Eye on AI: AI and Copyright

2 min read

Generative AI systems generate written and visual works based on the data —other texts and images—they have been trained on. Until the advent of generative AI, the rights regarding works of authorship have been ably governed by copyright law and copyleft principles. This new technology is, however, forcing a rethink about how the law should apply to generative AI-produced works.

Regarding the output: it currently appears to be accepted law that copyright law only protects works created by a person—nonhuman animals and computer-generated works receive no copyright. Should human-generated prompts input into a generative AI system be deemed sufficient "creative control" over the work, and thus a basis for recognizing authorship in the human prompting the system? The closer parallel for a "prompt" would seem to be providing "general directions" or "an idea", such that the output would, in the US at least if certain other criteria are met, be a "work for hire." At present, with no human at the receiving end of the request, however, no rights accrue. As the round peg of generative AI meets the square hole of copyright law, a new approach may be necessary.

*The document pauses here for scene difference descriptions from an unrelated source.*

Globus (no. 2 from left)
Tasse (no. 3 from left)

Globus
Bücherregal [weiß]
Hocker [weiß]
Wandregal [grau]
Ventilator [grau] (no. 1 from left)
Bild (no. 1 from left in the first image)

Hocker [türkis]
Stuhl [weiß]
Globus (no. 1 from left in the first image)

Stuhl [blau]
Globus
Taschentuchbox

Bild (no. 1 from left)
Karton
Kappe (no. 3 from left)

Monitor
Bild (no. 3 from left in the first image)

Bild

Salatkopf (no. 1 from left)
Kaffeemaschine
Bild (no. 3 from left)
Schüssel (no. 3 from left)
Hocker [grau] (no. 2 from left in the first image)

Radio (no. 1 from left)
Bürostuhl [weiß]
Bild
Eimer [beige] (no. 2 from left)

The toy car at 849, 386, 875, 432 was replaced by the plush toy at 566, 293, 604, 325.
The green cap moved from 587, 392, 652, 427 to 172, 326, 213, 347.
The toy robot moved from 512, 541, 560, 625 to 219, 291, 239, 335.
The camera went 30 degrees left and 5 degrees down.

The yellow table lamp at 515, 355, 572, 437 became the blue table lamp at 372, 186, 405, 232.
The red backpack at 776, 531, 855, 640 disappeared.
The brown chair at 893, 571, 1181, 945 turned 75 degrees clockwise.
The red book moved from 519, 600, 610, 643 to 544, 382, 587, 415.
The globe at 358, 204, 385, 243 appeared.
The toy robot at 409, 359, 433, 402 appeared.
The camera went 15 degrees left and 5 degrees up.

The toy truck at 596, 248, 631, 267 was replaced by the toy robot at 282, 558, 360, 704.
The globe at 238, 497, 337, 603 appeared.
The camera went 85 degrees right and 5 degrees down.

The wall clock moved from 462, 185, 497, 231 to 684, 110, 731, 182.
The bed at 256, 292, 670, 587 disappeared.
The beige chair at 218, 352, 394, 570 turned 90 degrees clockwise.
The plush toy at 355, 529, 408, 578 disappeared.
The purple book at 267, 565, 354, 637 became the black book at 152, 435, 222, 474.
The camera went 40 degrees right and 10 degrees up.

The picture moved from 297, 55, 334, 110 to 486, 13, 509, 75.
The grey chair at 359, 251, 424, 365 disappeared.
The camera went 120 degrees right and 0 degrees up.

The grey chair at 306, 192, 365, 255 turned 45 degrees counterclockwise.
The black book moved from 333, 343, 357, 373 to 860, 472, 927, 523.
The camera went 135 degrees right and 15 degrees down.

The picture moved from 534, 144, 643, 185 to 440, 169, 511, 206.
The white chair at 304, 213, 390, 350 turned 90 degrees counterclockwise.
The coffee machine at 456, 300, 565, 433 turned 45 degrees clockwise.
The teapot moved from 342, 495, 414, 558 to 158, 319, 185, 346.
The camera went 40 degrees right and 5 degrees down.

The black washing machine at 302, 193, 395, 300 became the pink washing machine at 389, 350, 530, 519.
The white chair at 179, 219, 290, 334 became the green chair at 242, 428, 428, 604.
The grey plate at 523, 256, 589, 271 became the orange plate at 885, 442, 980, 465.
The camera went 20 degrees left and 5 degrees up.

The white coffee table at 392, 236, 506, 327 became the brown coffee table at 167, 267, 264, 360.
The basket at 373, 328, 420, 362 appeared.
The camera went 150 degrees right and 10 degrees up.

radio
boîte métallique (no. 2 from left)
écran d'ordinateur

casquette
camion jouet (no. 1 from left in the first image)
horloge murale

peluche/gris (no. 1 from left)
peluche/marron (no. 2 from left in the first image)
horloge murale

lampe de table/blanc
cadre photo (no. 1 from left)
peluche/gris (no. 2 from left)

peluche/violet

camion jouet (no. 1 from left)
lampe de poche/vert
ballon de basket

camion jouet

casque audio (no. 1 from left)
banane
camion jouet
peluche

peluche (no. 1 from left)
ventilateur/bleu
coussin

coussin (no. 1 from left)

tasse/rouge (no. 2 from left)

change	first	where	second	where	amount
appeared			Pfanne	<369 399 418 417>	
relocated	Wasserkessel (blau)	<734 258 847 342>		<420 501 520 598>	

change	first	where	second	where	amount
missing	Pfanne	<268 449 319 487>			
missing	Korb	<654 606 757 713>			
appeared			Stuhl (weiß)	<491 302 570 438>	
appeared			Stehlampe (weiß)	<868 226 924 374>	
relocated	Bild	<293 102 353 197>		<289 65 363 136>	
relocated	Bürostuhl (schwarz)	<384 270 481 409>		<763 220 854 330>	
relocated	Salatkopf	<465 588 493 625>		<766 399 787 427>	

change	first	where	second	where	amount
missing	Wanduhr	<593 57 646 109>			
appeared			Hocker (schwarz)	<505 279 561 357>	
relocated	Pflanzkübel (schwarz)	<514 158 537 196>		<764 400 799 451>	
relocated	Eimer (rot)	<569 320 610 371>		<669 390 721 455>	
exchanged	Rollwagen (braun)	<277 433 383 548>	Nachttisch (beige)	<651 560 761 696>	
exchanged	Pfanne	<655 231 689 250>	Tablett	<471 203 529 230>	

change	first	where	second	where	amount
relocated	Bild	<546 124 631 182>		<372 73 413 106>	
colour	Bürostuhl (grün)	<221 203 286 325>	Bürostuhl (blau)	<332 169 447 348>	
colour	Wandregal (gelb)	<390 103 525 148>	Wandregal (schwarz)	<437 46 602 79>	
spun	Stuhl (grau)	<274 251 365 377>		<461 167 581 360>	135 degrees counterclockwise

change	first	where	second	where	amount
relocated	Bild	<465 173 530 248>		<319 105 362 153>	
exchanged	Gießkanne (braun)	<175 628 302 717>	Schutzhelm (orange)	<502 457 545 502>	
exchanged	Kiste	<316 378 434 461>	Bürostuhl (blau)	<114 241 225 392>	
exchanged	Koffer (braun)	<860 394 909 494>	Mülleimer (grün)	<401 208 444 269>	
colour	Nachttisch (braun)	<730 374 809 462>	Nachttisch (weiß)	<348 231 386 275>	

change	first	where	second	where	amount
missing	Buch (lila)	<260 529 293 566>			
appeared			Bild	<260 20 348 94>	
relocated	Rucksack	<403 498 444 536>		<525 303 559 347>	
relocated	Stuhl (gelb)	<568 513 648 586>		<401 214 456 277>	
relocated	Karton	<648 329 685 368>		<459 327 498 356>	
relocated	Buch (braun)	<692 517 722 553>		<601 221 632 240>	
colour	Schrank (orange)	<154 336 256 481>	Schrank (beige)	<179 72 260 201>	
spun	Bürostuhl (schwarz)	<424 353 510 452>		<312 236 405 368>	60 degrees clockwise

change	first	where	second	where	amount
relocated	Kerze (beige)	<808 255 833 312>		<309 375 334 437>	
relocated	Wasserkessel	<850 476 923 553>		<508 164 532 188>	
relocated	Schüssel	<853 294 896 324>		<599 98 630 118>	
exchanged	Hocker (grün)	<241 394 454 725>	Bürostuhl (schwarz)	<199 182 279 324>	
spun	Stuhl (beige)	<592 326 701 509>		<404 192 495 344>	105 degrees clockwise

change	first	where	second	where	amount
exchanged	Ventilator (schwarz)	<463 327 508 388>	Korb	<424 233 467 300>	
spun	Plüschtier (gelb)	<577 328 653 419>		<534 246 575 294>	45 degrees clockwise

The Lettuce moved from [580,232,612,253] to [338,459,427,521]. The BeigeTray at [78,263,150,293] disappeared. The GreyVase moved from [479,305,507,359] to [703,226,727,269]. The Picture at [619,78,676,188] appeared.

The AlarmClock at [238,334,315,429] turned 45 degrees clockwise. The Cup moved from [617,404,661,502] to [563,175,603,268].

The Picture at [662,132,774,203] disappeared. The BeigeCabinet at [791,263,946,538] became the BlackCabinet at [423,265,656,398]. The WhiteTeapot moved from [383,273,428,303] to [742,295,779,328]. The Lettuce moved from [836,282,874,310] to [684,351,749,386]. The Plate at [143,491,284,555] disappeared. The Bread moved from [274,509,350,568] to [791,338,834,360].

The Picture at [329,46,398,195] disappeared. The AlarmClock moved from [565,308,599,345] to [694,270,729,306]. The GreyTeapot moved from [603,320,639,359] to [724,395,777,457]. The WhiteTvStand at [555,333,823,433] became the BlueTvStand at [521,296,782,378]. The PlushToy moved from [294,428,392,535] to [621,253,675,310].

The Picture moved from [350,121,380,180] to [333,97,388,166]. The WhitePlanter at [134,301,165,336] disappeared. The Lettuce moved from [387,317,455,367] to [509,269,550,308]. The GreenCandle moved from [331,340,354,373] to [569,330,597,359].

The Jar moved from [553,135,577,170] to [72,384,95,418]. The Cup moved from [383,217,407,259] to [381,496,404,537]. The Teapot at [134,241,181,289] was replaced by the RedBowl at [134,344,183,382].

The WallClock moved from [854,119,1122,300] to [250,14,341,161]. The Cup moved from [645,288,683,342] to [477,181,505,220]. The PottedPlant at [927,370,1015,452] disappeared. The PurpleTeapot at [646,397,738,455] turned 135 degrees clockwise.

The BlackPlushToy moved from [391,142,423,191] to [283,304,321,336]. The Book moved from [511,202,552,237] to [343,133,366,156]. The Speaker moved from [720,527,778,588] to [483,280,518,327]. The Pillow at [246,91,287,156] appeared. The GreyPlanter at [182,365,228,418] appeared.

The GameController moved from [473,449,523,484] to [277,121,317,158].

How about the input: how should copyright law apply to the works that generative AI systems have been trained on? Meaning, is training generative AI systems with copyrighted works an infringement, and if royalties are due, how should payments be allocated for use of copyrighted works? Lawsuits have already been brought by owners of software code, picture databases, books and music. Two views are emerging; one in support of a single upfront fee to use the materials to train the system, the other suggesting that each generative AI work should pay royalties back to the rightsholders whose works "inspired" the output. Neither approach, however, seems to provide a universally applicable solution. Great care and creativity will be needed to navigate the paradigm shift to a world with both human works and AI-generated output.